Why Staten Island as the series backdrop?
[Jemaine] and I liked the idea of it being in New York city but, not the New York City that you always see. In other words, not in Manhattan and not Brooklyn. Staten Island really set up a great future episode where they go into Manhattan to where the cool Manhattan vampires are. It's the first time they realize that they're not as cool as everyone else, which is really fun.
For the series, is there an arc you are playing out all season, or is it more episodic vignettes?
There is an arc for the season but the episodes are all stand alone, so it's not too serialized. The season builds to a climax at the end but, there's also a climax in the middle that has to do with the Baron (Doug Jones). When the Baron reawakens again, and basically says, "What have you guys done so far?" It's a really good surprise and really funny.

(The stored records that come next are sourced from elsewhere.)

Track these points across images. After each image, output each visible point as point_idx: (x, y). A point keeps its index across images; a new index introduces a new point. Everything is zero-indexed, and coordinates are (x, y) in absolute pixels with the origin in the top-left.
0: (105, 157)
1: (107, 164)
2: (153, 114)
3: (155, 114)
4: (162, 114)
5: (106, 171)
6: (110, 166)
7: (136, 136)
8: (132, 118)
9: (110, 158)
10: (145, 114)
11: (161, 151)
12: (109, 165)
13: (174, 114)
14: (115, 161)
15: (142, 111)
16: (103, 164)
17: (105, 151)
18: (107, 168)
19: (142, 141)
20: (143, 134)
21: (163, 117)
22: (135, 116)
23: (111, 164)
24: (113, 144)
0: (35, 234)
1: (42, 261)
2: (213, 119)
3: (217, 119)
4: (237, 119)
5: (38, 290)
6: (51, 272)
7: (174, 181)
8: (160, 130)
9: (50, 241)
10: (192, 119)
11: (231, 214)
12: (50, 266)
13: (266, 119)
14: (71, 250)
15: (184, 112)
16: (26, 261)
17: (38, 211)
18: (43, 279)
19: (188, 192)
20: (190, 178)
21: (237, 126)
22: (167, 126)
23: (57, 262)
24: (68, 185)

The movie was culled down from hours of footage. Is that the case with the episodes?
No! I would not be able to focus. The main thing that was important to me was that each episode tell a solid story. If there's a solid story you're telling then, you can let the actors go off in whatever direction they want as long as you remember, in this scene, you want him to do this.
Most of the shows I've worked on, including Conchords had improv. In Conchords, we would labor over the scripts, me and Jemaine particularly, and he would go over it down to the semicolon. They'd get on set and they would do something much funnier with maybe two of the lines that we'd written. So, we keep it loose. Also, it’s fun to not think about it while you're shooting as long as you're getting the story parts that you need, and then you get in the editing room and you see which was actually funnier. I'm 53 now so I don't remember anything. I don't remember if I wrote the line, or if the actor wrote the line, and I can look at it all fresh. Every day is a new day.
Let’s talk about Nadja basically raising a new vampire played by Beanie Feldstein. We don’t get that dynamic often in vampire stories.
No, it's one of the most fun and odd things in the season, this relationship, because it keeps shifting. Sometimes, Nadja feels motherly, sometimes it’s girlfriend-ish. It builds to a great episode that's in the second half of the season where Beanie has sort of completed a transformation, and she's done everything except feed on human blood and she is too self-conscious and doesn't know how to do it. Nadja is basically teaching her how to be a full vampire. I don't want to make it sound heavy because it's all silly-stupid, but there are metaphors about becoming a woman.
What about guest stars? Are you pulling from your circle of Kiwi comedians?
There's a little Conchords overlap but in a very subtle way that only Conchords super fans will know. Jemaine did feel like he wanted to make sure that we weren’t trying to rip the movie off too much. Which is ironic, considering that he made the movie, but for people who love the characters in the movie, there's some special appearances that they'll be very excited about.
What We Do in the Shadows premieres on FX on March 27.